[Extracted data listing]
-- Opening Marker --
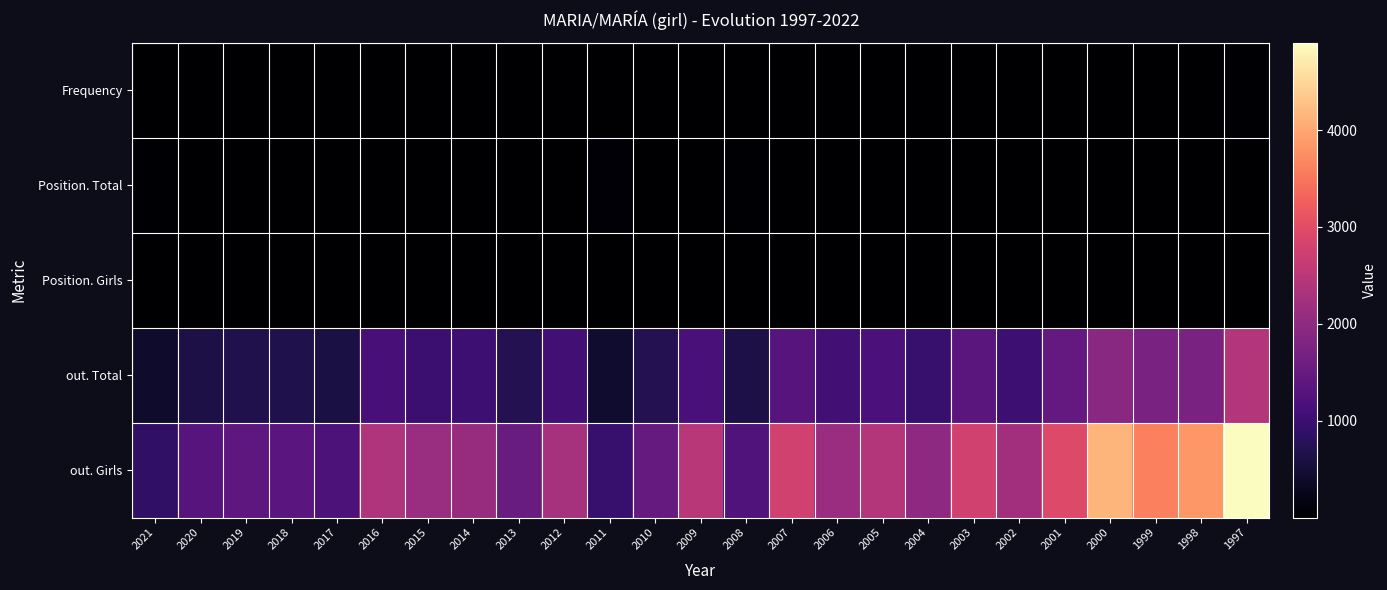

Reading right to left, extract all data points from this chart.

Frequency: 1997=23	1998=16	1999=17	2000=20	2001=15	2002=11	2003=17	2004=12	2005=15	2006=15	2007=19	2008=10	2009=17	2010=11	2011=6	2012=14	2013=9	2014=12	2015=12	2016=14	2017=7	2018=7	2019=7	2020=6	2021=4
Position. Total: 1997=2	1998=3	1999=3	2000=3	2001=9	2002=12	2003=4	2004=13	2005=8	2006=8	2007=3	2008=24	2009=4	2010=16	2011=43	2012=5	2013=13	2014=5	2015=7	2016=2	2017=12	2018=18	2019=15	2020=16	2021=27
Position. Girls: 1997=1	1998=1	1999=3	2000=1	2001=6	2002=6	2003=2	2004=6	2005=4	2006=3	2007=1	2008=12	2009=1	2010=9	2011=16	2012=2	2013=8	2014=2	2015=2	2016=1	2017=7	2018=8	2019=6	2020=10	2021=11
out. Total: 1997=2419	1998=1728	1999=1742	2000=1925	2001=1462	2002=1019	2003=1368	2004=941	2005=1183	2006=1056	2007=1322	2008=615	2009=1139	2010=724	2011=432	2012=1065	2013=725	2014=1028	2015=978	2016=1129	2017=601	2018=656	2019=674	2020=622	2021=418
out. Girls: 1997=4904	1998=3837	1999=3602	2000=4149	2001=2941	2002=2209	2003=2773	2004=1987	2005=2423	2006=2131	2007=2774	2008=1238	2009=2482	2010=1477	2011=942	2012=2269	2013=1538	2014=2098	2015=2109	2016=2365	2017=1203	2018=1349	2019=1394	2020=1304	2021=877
-- Closing Marker --
HOW TO COMPLETE THIS TASK = Write out every line of this listing word for word, leaving out the pictures.

ANSWER TO THIS PROBLEM =
Reading right to left, extract all data points from this chart.

Frequency: 1997=23	1998=16	1999=17	2000=20	2001=15	2002=11	2003=17	2004=12	2005=15	2006=15	2007=19	2008=10	2009=17	2010=11	2011=6	2012=14	2013=9	2014=12	2015=12	2016=14	2017=7	2018=7	2019=7	2020=6	2021=4
Position. Total: 1997=2	1998=3	1999=3	2000=3	2001=9	2002=12	2003=4	2004=13	2005=8	2006=8	2007=3	2008=24	2009=4	2010=16	2011=43	2012=5	2013=13	2014=5	2015=7	2016=2	2017=12	2018=18	2019=15	2020=16	2021=27
Position. Girls: 1997=1	1998=1	1999=3	2000=1	2001=6	2002=6	2003=2	2004=6	2005=4	2006=3	2007=1	2008=12	2009=1	2010=9	2011=16	2012=2	2013=8	2014=2	2015=2	2016=1	2017=7	2018=8	2019=6	2020=10	2021=11
out. Total: 1997=2419	1998=1728	1999=1742	2000=1925	2001=1462	2002=1019	2003=1368	2004=941	2005=1183	2006=1056	2007=1322	2008=615	2009=1139	2010=724	2011=432	2012=1065	2013=725	2014=1028	2015=978	2016=1129	2017=601	2018=656	2019=674	2020=622	2021=418
out. Girls: 1997=4904	1998=3837	1999=3602	2000=4149	2001=2941	2002=2209	2003=2773	2004=1987	2005=2423	2006=2131	2007=2774	2008=1238	2009=2482	2010=1477	2011=942	2012=2269	2013=1538	2014=2098	2015=2109	2016=2365	2017=1203	2018=1349	2019=1394	2020=1304	2021=877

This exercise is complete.